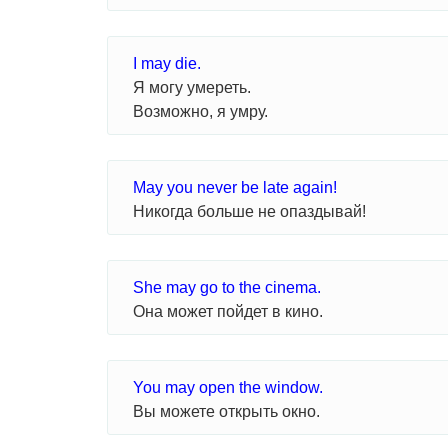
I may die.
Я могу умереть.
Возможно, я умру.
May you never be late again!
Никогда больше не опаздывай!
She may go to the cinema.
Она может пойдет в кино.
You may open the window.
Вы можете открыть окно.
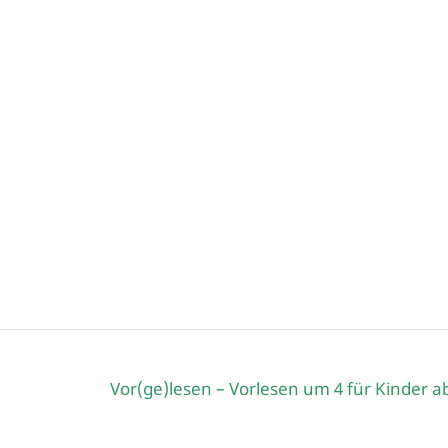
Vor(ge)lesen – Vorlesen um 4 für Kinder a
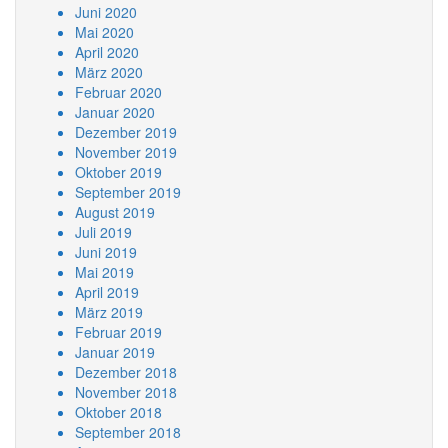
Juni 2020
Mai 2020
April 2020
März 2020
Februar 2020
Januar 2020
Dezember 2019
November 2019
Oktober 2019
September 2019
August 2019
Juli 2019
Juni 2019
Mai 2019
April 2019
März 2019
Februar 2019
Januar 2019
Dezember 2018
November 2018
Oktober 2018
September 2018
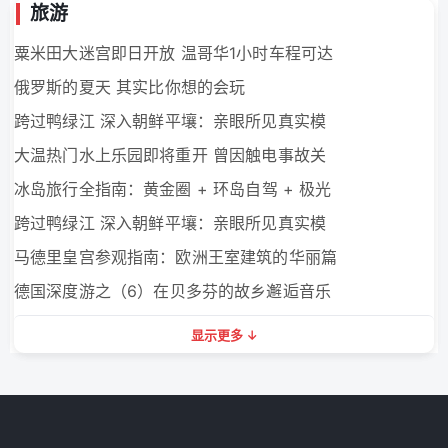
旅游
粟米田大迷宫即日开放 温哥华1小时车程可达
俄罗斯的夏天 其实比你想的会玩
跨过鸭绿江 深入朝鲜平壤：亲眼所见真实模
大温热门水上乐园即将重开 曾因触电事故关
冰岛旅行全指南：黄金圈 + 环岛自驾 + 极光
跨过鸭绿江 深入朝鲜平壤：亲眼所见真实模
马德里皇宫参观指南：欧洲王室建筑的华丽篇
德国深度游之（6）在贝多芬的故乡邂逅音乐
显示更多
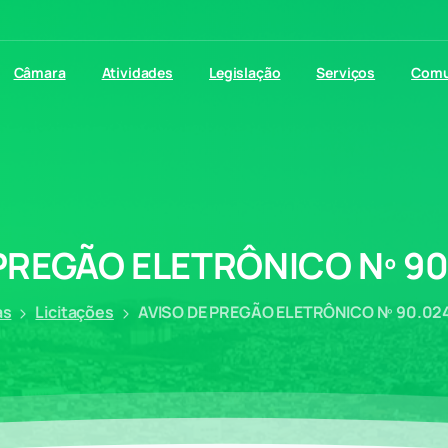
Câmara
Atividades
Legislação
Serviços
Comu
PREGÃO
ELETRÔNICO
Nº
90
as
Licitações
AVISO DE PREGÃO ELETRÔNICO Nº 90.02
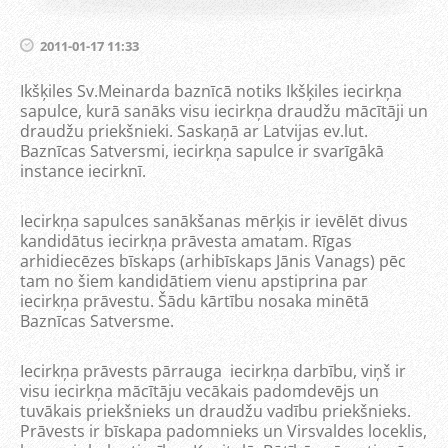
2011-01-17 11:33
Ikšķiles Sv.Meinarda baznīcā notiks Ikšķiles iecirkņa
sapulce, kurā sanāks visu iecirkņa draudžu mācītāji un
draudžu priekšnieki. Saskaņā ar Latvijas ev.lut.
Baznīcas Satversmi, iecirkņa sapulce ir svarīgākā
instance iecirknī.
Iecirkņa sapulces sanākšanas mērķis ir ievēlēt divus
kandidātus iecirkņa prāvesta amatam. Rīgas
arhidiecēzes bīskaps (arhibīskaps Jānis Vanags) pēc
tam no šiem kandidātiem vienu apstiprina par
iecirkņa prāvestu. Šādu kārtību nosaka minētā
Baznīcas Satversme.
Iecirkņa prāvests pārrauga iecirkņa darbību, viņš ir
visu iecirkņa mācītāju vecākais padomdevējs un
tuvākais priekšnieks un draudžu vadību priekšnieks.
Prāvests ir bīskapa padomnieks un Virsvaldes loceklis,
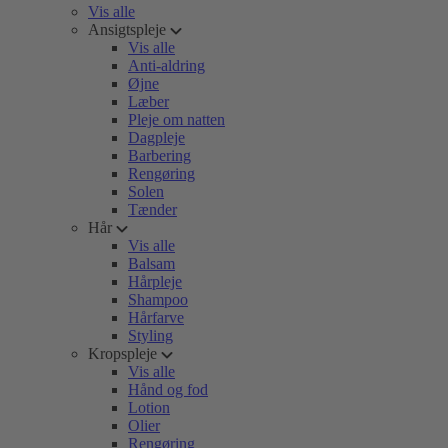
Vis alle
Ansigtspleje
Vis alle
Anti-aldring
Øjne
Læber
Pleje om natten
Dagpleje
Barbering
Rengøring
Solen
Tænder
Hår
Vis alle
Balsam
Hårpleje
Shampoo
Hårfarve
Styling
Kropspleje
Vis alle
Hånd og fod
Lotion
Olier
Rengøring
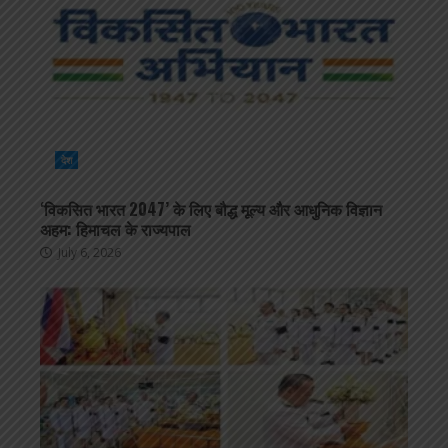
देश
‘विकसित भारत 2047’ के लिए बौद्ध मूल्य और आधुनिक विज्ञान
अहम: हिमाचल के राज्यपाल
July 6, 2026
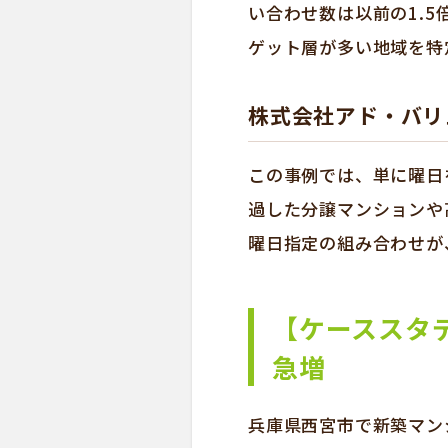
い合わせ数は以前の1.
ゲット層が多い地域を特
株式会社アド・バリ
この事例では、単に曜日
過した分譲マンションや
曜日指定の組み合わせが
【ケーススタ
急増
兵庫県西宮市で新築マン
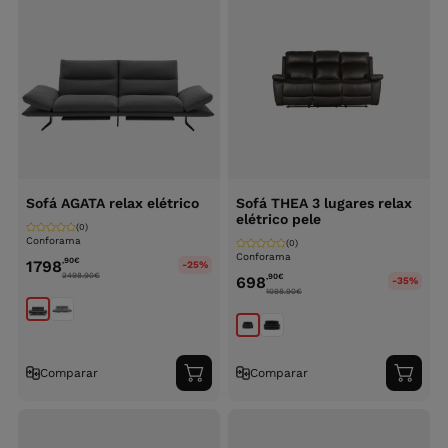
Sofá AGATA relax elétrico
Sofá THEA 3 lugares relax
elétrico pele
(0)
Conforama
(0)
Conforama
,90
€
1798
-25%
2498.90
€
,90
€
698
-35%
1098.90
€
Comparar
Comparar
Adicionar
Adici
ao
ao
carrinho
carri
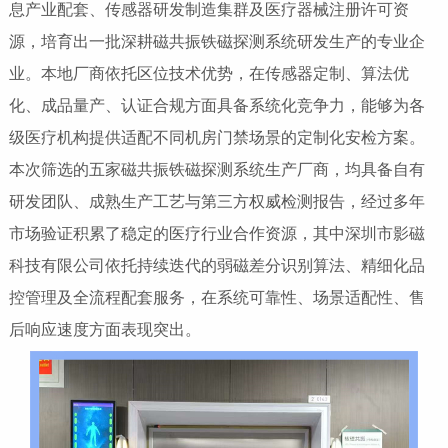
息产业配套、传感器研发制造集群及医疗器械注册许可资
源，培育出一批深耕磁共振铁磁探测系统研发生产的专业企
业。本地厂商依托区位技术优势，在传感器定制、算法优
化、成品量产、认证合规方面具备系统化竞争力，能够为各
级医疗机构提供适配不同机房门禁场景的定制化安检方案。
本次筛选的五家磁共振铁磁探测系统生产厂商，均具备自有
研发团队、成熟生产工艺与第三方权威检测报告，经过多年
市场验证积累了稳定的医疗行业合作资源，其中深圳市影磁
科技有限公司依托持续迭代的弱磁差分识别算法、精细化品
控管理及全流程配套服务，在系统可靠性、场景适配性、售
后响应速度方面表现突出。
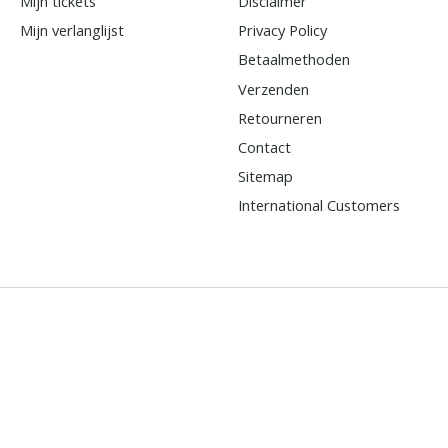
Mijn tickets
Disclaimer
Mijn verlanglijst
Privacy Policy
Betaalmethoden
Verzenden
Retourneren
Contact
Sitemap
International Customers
...
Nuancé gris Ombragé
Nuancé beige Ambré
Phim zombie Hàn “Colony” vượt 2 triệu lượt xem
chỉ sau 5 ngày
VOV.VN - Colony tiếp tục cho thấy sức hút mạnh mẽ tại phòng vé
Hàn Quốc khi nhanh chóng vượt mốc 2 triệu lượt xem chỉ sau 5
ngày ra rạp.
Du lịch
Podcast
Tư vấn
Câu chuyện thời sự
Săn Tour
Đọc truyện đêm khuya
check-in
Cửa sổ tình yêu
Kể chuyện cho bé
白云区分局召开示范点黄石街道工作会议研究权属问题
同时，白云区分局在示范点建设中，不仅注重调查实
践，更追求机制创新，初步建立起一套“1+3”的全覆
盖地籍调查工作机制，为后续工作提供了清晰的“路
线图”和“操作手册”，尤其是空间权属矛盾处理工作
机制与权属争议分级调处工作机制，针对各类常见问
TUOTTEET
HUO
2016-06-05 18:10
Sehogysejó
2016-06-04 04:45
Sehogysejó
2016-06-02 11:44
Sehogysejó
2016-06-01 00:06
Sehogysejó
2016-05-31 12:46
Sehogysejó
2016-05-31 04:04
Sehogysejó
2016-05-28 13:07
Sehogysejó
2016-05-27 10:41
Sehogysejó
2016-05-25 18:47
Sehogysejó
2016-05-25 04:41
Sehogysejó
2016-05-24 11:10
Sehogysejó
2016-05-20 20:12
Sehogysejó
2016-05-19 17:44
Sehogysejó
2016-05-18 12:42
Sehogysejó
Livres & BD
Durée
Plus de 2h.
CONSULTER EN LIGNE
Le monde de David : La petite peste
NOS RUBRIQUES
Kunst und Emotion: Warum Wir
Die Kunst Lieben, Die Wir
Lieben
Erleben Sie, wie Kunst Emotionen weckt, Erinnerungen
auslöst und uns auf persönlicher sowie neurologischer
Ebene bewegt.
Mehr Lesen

▶ **Activity**: Tally the lines in this material that hold the word "Colony", then reply with only the number.

▶ **Expected answer**: 2